Look, if I have to experience it, why not pass it along?
Whether via trade or free agency, the Boston Red Sox have always struck me as a likely destination for Jose Reyes. Jed Lowrie is a nice player, but he isn’t in Reyes’ class (and is less than a year younger). Marco Scutaro is no one’ long-term solution. And the Sox already locked in Carl Crawford and Adrian Gonzalez long-term- Reyes gives them another star in the same age group to peak together, at an extremely hard-to-fill position.
But an item in this Jon Heyman piece really has me worried. It talks about “Boston people” saying that, in essence, the presence of Jose Iglesias will keep the Red Sox from going after Jose Reyes.
Really? This Jose Iglesias? With the .526 OPS at Triple-A after a .672 OPS at Double-A last year?

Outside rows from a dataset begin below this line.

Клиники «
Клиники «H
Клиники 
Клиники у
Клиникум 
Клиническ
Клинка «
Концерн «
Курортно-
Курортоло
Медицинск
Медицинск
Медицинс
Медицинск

Don’t get me wrong, he’s considered a decent prospect- 52nd overall in Baseball America’s Top 100 this year- but he hardly seems ready for the big leagues. Far likelier, he’s several years from being a star- you know, around the time Crawford and Gonzalez are exiting their primes.
It’s precisely the opposite of properly leveraging those two long-term deals. And Theo Epstein is too smart not to know it. I’m concerned that a statement like that to Heyman wasn’t a denial, but a negotiating stance.
Now this is a lot to get from a statement to a reporter that asserts the opposite of what I fear. I know. But that’s my take, and why. Here’s hoping I am insane.


1 Comment
The Red Sox have never been a team to put more than 20% of their payroll into just two players, this year Beckett and Lackey make up just exactly that. Their top 8 payroll make up roughly 55% of their budget
Right now they are committed to $127MM already in 2012, with the need to resolve RF, DH with the assumption they let Papelbon walk and Bard take over as closer.
Ellsbury is Arb 2, and Saltalamacchia Arb 1 if they choose to retain him.
For a team that does not like to get too top heavy assuming they stay at roughly a $165MM (median of their last 2 seasons) budget, Gonzalez and Crawford account for 25% of that, the top four will make up 45%.
I don’t see them putting $18-$20MM a year on Reyes while they will need to address RF and DH next season, 3B the year after while focusing on filling the remainder of the roster.
They have only a couple of positions right now where they have decent options and cost control. Shortstop in one.